▶ _Task brief_
Repeat the material exactly, every line of it.

#####

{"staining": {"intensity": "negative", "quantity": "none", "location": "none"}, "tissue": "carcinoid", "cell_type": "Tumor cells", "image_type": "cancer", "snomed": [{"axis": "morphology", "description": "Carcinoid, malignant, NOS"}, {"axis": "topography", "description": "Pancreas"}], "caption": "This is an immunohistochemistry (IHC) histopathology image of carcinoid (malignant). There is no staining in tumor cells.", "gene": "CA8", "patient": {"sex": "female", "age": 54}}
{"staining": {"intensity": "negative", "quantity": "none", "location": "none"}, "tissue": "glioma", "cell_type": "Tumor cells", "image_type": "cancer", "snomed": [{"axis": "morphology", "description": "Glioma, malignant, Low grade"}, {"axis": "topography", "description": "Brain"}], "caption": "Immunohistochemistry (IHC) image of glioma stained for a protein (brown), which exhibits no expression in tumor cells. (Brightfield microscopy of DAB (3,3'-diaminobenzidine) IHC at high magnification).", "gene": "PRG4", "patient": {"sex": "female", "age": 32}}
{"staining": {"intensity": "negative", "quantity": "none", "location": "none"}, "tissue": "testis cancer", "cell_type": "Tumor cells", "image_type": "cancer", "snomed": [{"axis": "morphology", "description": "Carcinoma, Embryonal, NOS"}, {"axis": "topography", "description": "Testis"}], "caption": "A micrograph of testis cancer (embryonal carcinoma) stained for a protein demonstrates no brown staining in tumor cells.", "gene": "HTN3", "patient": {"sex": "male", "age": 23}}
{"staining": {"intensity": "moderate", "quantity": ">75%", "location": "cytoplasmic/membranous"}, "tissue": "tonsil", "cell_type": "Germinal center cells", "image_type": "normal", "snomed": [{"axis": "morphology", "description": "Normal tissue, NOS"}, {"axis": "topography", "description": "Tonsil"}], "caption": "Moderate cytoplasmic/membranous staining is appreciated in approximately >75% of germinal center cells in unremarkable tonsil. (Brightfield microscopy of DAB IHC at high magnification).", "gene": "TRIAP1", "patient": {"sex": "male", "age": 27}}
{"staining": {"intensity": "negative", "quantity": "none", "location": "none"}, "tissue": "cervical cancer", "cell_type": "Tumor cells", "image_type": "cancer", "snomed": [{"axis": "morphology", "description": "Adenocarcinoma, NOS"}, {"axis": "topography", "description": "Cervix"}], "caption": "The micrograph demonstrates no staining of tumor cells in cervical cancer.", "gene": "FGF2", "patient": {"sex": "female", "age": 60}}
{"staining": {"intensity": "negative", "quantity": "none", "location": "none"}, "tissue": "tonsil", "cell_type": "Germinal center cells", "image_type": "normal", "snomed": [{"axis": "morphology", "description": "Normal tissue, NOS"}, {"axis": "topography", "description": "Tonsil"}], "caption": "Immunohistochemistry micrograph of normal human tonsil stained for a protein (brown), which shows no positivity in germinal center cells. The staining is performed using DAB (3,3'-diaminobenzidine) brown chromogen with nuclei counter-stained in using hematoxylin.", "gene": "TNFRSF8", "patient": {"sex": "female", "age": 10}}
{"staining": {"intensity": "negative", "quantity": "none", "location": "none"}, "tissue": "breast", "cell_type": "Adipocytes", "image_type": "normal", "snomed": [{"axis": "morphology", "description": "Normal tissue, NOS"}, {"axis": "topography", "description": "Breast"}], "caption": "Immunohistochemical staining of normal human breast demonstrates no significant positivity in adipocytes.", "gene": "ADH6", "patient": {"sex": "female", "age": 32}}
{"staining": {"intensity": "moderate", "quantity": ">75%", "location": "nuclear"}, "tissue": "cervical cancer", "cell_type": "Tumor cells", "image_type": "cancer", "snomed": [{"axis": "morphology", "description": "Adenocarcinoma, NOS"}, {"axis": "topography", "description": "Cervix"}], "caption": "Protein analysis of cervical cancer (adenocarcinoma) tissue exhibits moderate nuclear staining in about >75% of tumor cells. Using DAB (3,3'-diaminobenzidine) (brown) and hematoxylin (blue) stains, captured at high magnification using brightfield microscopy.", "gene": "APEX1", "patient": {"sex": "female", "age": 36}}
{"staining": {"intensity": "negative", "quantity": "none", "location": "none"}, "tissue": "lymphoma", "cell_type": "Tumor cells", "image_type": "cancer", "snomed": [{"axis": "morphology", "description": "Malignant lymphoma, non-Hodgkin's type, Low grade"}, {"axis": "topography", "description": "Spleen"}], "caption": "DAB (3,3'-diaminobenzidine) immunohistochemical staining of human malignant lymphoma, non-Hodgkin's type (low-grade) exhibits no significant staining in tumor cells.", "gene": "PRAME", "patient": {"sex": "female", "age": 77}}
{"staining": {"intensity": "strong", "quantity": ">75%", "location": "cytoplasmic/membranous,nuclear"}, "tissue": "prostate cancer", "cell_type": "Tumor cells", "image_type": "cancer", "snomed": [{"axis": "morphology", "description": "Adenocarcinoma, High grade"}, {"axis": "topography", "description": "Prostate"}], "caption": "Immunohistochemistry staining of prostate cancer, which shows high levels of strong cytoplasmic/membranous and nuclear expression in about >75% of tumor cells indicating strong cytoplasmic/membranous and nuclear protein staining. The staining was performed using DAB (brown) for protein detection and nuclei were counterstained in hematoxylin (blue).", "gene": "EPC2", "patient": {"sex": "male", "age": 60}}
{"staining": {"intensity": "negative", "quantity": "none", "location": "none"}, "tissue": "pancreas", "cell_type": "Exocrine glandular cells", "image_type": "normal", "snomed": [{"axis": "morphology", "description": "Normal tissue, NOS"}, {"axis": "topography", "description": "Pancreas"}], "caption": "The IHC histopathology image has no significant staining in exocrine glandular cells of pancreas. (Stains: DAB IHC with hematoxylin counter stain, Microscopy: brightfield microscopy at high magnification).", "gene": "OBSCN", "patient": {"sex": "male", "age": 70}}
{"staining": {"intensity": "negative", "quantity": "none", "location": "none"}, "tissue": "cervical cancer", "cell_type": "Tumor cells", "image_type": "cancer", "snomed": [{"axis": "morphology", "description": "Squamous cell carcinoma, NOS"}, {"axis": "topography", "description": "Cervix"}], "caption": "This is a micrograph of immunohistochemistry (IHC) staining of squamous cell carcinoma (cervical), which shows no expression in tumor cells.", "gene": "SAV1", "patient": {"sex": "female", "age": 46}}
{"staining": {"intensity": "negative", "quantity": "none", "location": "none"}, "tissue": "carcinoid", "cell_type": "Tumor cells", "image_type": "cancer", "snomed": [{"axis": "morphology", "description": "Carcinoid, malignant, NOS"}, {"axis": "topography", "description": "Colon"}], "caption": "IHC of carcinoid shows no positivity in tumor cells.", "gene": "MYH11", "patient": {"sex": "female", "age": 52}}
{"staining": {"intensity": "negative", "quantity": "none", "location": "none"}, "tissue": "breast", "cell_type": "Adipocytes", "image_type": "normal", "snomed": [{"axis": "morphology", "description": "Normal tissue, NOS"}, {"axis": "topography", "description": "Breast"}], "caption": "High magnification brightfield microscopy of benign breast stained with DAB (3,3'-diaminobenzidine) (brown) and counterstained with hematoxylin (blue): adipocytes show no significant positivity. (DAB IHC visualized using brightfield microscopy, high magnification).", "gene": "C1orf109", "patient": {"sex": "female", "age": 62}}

#####

▶ _Solution to this task_
{"staining": {"intensity": "negative", "quantity": "none", "location": "none"}, "tissue": "carcinoid", "cell_type": "Tumor cells", "image_type": "cancer", "snomed": [{"axis": "morphology", "description": "Carcinoid, malignant, NOS"}, {"axis": "topography", "description": "Pancreas"}], "caption": "This is an immunohistochemistry (IHC) histopathology image of carcinoid (malignant). There is no staining in tumor cells.", "gene": "CA8", "patient": {"sex": "female", "age": 54}}
{"staining": {"intensity": "negative", "quantity": "none", "location": "none"}, "tissue": "glioma", "cell_type": "Tumor cells", "image_type": "cancer", "snomed": [{"axis": "morphology", "description": "Glioma, malignant, Low grade"}, {"axis": "topography", "description": "Brain"}], "caption": "Immunohistochemistry (IHC) image of glioma stained for a protein (brown), which exhibits no expression in tumor cells. (Brightfield microscopy of DAB (3,3'-diaminobenzidine) IHC at high magnification).", "gene": "PRG4", "patient": {"sex": "female", "age": 32}}
{"staining": {"intensity": "negative", "quantity": "none", "location": "none"}, "tissue": "testis cancer", "cell_type": "Tumor cells", "image_type": "cancer", "snomed": [{"axis": "morphology", "description": "Carcinoma, Embryonal, NOS"}, {"axis": "topography", "description": "Testis"}], "caption": "A micrograph of testis cancer (embryonal carcinoma) stained for a protein demonstrates no brown staining in tumor cells.", "gene": "HTN3", "patient": {"sex": "male", "age": 23}}
{"staining": {"intensity": "moderate", "quantity": ">75%", "location": "cytoplasmic/membranous"}, "tissue": "tonsil", "cell_type": "Germinal center cells", "image_type": "normal", "snomed": [{"axis": "morphology", "description": "Normal tissue, NOS"}, {"axis": "topography", "description": "Tonsil"}], "caption": "Moderate cytoplasmic/membranous staining is appreciated in approximately >75% of germinal center cells in unremarkable tonsil. (Brightfield microscopy of DAB IHC at high magnification).", "gene": "TRIAP1", "patient": {"sex": "male", "age": 27}}
{"staining": {"intensity": "negative", "quantity": "none", "location": "none"}, "tissue": "cervical cancer", "cell_type": "Tumor cells", "image_type": "cancer", "snomed": [{"axis": "morphology", "description": "Adenocarcinoma, NOS"}, {"axis": "topography", "description": "Cervix"}], "caption": "The micrograph demonstrates no staining of tumor cells in cervical cancer.", "gene": "FGF2", "patient": {"sex": "female", "age": 60}}
{"staining": {"intensity": "negative", "quantity": "none", "location": "none"}, "tissue": "tonsil", "cell_type": "Germinal center cells", "image_type": "normal", "snomed": [{"axis": "morphology", "description": "Normal tissue, NOS"}, {"axis": "topography", "description": "Tonsil"}], "caption": "Immunohistochemistry micrograph of normal human tonsil stained for a protein (brown), which shows no positivity in germinal center cells. The staining is performed using DAB (3,3'-diaminobenzidine) brown chromogen with nuclei counter-stained in using hematoxylin.", "gene": "TNFRSF8", "patient": {"sex": "female", "age": 10}}
{"staining": {"intensity": "negative", "quantity": "none", "location": "none"}, "tissue": "breast", "cell_type": "Adipocytes", "image_type": "normal", "snomed": [{"axis": "morphology", "description": "Normal tissue, NOS"}, {"axis": "topography", "description": "Breast"}], "caption": "Immunohistochemical staining of normal human breast demonstrates no significant positivity in adipocytes.", "gene": "ADH6", "patient": {"sex": "female", "age": 32}}
{"staining": {"intensity": "moderate", "quantity": ">75%", "location": "nuclear"}, "tissue": "cervical cancer", "cell_type": "Tumor cells", "image_type": "cancer", "snomed": [{"axis": "morphology", "description": "Adenocarcinoma, NOS"}, {"axis": "topography", "description": "Cervix"}], "caption": "Protein analysis of cervical cancer (adenocarcinoma) tissue exhibits moderate nuclear staining in about >75% of tumor cells. Using DAB (3,3'-diaminobenzidine) (brown) and hematoxylin (blue) stains, captured at high magnification using brightfield microscopy.", "gene": "APEX1", "patient": {"sex": "female", "age": 36}}
{"staining": {"intensity": "negative", "quantity": "none", "location": "none"}, "tissue": "lymphoma", "cell_type": "Tumor cells", "image_type": "cancer", "snomed": [{"axis": "morphology", "description": "Malignant lymphoma, non-Hodgkin's type, Low grade"}, {"axis": "topography", "description": "Spleen"}], "caption": "DAB (3,3'-diaminobenzidine) immunohistochemical staining of human malignant lymphoma, non-Hodgkin's type (low-grade) exhibits no significant staining in tumor cells.", "gene": "PRAME", "patient": {"sex": "female", "age": 77}}
{"staining": {"intensity": "strong", "quantity": ">75%", "location": "cytoplasmic/membranous,nuclear"}, "tissue": "prostate cancer", "cell_type": "Tumor cells", "image_type": "cancer", "snomed": [{"axis": "morphology", "description": "Adenocarcinoma, High grade"}, {"axis": "topography", "description": "Prostate"}], "caption": "Immunohistochemistry staining of prostate cancer, which shows high levels of strong cytoplasmic/membranous and nuclear expression in about >75% of tumor cells indicating strong cytoplasmic/membranous and nuclear protein staining. The staining was performed using DAB (brown) for protein detection and nuclei were counterstained in hematoxylin (blue).", "gene": "EPC2", "patient": {"sex": "male", "age": 60}}
{"staining": {"intensity": "negative", "quantity": "none", "location": "none"}, "tissue": "pancreas", "cell_type": "Exocrine glandular cells", "image_type": "normal", "snomed": [{"axis": "morphology", "description": "Normal tissue, NOS"}, {"axis": "topography", "description": "Pancreas"}], "caption": "The IHC histopathology image has no significant staining in exocrine glandular cells of pancreas. (Stains: DAB IHC with hematoxylin counter stain, Microscopy: brightfield microscopy at high magnification).", "gene": "OBSCN", "patient": {"sex": "male", "age": 70}}
{"staining": {"intensity": "negative", "quantity": "none", "location": "none"}, "tissue": "cervical cancer", "cell_type": "Tumor cells", "image_type": "cancer", "snomed": [{"axis": "morphology", "description": "Squamous cell carcinoma, NOS"}, {"axis": "topography", "description": "Cervix"}], "caption": "This is a micrograph of immunohistochemistry (IHC) staining of squamous cell carcinoma (cervical), which shows no expression in tumor cells.", "gene": "SAV1", "patient": {"sex": "female", "age": 46}}
{"staining": {"intensity": "negative", "quantity": "none", "location": "none"}, "tissue": "carcinoid", "cell_type": "Tumor cells", "image_type": "cancer", "snomed": [{"axis": "morphology", "description": "Carcinoid, malignant, NOS"}, {"axis": "topography", "description": "Colon"}], "caption": "IHC of carcinoid shows no positivity in tumor cells.", "gene": "MYH11", "patient": {"sex": "female", "age": 52}}
{"staining": {"intensity": "negative", "quantity": "none", "location": "none"}, "tissue": "breast", "cell_type": "Adipocytes", "image_type": "normal", "snomed": [{"axis": "morphology", "description": "Normal tissue, NOS"}, {"axis": "topography", "description": "Breast"}], "caption": "High magnification brightfield microscopy of benign breast stained with DAB (3,3'-diaminobenzidine) (brown) and counterstained with hematoxylin (blue): adipocytes show no significant positivity. (DAB IHC visualized using brightfield microscopy, high magnification).", "gene": "C1orf109", "patient": {"sex": "female", "age": 62}}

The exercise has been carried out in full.